I watched the 3-part PBS documentary Makers: Women Who Make America this week and it hit me like a ton of bricks. It was eye-opening and inspiring and exasperating and surprising. I think it should be recommended watching for all young American women. If I hadn’t already watched it, I would be gathering all my closest lady friends and having a viewing party this Friday March 8th, in honor of International Women’s Day.
The documentary tells the story of the Women’s Movement in the United States, illustrating the key players and events that led us to where are we today. And where are we today? The documentary touches upon it ever-so-briefly at the end, and it couldn’t be more apt for globally-minded women of today.
Today’s American women, especially the younger generation, have shifted their focus overseas and are bringing light to the state of women’s rights around the world. Cheryl Wu Dunn, co-author of Half the Sky, points out that while there is still work to be done at home, the magnitude of brutality against women in the developing world has become too great to be ignored. As Hillary Rodham Clinton puts it, “The 21st century is about ending the pervasive discrimination and degradation of women and fulfilling their full rights.”
Basic human rights are still being denied to women in many parts of the world. They struggle for equal rights as citizens, are denied access to education and good health care, and are not protected against sexual exploitaion and abuse. It’s hard to imagine sometimes that right now, in the year 2013, this is still a pervasive problem on a global scale. Returning from travel in the developing world, I often am hit with a flood of gratitude for the basic rights and priviledges I so easily take for granted until I briefly step out of my life.
Western women travelers are in a special position to act as emissaries of the women’s movement as it spreads to new countries. Because of the work done by women where we come from, we have access to better education, jobs and resources. We can bring that empowerment to women around the world when we travel. Supporting local women artisans, small-business owners and NGOs looking to further opportunities for women globally is yet another way we can positively politicize our travels.
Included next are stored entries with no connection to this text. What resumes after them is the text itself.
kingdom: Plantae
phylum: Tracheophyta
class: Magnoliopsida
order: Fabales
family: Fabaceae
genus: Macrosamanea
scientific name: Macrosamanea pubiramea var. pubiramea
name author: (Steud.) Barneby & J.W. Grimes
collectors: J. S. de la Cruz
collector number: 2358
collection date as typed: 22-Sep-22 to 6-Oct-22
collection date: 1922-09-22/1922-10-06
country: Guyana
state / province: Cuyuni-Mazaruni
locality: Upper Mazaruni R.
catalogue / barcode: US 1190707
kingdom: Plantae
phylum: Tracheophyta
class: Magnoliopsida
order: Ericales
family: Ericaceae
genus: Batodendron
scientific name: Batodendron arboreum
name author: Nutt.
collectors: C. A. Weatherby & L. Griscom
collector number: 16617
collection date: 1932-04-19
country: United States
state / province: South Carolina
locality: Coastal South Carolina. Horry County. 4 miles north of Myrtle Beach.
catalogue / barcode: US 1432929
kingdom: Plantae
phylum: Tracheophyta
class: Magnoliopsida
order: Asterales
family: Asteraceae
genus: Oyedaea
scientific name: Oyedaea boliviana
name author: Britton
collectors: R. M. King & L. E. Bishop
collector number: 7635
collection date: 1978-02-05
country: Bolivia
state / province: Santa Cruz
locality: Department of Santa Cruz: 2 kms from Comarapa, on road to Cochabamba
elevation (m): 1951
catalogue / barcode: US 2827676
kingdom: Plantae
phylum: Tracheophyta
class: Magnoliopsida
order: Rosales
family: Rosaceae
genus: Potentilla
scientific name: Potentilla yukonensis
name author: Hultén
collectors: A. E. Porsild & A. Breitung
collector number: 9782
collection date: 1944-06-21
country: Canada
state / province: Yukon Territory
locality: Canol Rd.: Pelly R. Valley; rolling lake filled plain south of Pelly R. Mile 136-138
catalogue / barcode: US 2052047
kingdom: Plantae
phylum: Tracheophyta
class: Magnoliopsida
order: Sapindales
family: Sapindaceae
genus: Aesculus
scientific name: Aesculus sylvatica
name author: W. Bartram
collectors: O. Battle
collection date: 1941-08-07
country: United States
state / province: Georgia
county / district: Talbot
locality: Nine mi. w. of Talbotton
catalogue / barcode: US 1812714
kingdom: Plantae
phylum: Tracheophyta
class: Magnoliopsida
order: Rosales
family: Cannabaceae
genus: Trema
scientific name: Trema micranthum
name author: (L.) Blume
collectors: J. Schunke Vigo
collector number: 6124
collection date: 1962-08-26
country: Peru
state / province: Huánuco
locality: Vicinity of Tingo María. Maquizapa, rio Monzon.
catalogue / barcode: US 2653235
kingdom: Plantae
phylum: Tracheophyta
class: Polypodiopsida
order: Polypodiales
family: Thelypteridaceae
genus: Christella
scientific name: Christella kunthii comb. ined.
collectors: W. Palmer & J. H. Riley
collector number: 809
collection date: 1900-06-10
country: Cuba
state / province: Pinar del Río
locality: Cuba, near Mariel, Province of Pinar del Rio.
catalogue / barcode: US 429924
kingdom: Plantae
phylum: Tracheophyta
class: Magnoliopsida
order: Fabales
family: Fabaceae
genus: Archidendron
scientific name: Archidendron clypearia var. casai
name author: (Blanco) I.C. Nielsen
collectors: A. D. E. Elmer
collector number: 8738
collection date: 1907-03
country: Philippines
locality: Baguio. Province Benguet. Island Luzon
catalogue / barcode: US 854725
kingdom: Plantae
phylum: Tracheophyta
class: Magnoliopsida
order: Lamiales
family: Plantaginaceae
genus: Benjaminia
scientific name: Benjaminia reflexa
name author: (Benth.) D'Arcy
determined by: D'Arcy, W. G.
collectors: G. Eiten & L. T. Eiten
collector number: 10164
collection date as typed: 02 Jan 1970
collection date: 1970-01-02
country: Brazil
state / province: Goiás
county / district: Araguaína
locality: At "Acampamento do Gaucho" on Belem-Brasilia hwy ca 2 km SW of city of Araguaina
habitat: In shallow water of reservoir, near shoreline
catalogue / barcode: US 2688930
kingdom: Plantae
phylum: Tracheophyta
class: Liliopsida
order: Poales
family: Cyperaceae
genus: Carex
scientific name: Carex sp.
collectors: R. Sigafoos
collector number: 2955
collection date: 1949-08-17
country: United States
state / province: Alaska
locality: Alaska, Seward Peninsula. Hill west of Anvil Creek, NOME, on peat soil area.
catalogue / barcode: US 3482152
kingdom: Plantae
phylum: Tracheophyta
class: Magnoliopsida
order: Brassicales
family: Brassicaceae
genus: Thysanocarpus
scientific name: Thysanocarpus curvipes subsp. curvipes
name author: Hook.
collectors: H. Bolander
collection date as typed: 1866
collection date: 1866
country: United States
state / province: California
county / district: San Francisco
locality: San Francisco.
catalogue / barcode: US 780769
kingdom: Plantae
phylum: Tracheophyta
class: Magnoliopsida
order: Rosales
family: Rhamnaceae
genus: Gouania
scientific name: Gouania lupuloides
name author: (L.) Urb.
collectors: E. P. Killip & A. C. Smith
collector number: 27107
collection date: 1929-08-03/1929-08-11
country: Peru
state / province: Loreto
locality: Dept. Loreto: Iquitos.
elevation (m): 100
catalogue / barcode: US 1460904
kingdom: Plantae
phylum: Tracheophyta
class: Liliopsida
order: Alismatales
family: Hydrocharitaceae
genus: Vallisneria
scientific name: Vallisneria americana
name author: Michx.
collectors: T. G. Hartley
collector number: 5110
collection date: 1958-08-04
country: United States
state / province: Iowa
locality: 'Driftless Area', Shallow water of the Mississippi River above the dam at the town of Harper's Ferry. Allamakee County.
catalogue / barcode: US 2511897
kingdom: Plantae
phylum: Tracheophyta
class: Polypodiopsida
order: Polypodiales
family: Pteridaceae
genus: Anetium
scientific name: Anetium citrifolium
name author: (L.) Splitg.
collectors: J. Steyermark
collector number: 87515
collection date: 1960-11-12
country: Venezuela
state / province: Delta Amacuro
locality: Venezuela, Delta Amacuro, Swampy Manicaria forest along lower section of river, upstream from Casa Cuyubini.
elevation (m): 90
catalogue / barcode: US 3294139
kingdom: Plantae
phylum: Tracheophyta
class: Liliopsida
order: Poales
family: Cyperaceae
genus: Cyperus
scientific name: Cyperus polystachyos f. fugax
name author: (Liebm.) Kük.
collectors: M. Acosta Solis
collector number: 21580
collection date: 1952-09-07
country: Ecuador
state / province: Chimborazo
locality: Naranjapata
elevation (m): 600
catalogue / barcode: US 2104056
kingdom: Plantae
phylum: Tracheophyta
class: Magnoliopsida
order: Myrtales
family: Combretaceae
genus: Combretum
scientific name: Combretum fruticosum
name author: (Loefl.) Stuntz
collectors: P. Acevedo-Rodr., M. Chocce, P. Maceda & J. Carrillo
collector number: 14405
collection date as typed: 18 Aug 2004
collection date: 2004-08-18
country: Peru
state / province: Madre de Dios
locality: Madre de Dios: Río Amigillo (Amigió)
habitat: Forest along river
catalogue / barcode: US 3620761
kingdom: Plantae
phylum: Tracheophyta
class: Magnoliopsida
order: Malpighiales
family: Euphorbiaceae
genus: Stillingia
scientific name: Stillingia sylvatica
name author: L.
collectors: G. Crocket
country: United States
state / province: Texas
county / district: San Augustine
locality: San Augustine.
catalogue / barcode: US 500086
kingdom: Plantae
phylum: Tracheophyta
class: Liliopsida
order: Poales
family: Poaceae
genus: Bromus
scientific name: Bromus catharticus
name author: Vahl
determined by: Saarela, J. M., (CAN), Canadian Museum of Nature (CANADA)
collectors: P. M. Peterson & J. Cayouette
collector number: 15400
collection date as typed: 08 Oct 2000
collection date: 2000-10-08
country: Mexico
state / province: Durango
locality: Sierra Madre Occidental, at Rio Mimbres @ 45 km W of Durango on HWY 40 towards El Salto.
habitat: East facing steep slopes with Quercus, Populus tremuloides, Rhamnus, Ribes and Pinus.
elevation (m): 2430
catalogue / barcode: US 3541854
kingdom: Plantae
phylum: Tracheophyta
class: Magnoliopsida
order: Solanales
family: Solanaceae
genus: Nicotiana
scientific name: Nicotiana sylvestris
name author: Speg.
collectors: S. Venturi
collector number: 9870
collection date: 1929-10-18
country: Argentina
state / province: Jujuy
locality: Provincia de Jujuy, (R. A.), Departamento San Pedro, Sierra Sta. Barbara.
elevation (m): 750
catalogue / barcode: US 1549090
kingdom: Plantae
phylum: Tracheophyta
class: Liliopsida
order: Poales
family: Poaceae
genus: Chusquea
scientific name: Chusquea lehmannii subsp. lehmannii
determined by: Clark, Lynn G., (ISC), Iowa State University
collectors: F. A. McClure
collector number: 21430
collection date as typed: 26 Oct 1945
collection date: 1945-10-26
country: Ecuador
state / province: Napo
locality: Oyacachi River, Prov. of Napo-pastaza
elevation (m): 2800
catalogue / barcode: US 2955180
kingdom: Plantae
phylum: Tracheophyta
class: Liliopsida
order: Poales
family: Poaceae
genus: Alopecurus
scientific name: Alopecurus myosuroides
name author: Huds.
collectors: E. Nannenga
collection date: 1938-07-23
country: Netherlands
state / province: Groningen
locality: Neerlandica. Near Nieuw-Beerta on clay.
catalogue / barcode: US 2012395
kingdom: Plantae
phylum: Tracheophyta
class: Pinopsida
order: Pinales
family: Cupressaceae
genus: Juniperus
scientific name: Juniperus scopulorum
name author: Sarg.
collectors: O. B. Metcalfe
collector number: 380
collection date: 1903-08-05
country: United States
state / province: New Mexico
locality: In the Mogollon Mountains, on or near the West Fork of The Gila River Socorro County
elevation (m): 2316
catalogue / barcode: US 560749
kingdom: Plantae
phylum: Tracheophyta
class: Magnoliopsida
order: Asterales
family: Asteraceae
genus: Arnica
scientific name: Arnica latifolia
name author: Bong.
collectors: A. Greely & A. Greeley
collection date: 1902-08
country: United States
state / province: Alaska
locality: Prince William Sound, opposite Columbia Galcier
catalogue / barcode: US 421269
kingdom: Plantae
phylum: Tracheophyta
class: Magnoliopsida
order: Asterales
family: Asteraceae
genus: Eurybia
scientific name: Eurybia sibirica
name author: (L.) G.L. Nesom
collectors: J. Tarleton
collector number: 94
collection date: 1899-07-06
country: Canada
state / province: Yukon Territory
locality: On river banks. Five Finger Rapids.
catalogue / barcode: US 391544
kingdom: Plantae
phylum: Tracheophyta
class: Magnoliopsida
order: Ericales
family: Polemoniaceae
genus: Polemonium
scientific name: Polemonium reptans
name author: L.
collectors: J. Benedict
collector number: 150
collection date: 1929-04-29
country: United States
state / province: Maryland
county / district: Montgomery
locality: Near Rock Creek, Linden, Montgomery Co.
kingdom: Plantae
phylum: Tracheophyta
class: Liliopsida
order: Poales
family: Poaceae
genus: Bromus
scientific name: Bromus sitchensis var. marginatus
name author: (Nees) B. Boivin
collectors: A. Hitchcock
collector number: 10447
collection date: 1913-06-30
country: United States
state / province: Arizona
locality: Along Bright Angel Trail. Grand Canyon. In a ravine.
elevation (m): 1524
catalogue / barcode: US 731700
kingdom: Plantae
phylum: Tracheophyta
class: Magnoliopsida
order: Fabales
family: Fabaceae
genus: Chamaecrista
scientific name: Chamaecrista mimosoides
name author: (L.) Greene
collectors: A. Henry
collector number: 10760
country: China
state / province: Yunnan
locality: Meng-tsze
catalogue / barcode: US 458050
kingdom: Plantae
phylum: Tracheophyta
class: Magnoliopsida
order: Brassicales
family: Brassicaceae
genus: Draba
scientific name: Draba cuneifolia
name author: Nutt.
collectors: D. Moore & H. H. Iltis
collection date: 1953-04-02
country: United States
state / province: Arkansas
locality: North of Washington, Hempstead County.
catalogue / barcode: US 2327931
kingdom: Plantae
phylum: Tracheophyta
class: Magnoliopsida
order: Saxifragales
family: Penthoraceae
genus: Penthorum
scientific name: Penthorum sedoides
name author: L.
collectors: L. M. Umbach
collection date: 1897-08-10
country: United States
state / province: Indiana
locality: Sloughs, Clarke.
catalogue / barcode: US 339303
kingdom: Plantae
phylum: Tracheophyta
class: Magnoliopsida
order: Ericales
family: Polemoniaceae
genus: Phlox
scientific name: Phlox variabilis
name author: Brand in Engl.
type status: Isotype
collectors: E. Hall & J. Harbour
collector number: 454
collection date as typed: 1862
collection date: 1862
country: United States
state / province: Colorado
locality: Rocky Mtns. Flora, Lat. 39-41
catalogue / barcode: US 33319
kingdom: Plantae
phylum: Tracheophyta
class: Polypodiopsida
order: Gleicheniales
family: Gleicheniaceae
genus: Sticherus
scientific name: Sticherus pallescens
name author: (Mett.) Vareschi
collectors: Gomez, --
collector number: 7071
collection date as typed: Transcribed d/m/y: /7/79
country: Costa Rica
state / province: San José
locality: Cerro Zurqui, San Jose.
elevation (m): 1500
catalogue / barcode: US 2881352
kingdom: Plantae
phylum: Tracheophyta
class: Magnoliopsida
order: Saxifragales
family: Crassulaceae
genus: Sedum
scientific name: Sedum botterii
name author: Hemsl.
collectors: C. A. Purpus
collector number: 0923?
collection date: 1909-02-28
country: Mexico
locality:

Travel also lets us put a face and a name to the women of the world. Wired by nature as empathetic beings, it’s natural for us to connect with others on an emotional level and open our minds and hearts to the experience of their reality. In addition, women are born leaders, high-thinking organizers and gifted storytellers. We don’t need to be the executive director of an NGO to let travel change us, and to bring that change forward.
The Makers: Women Who Make America documentary video is currently available to stream from the PBS website. It’s a great watch for International Women’s Day, or any day!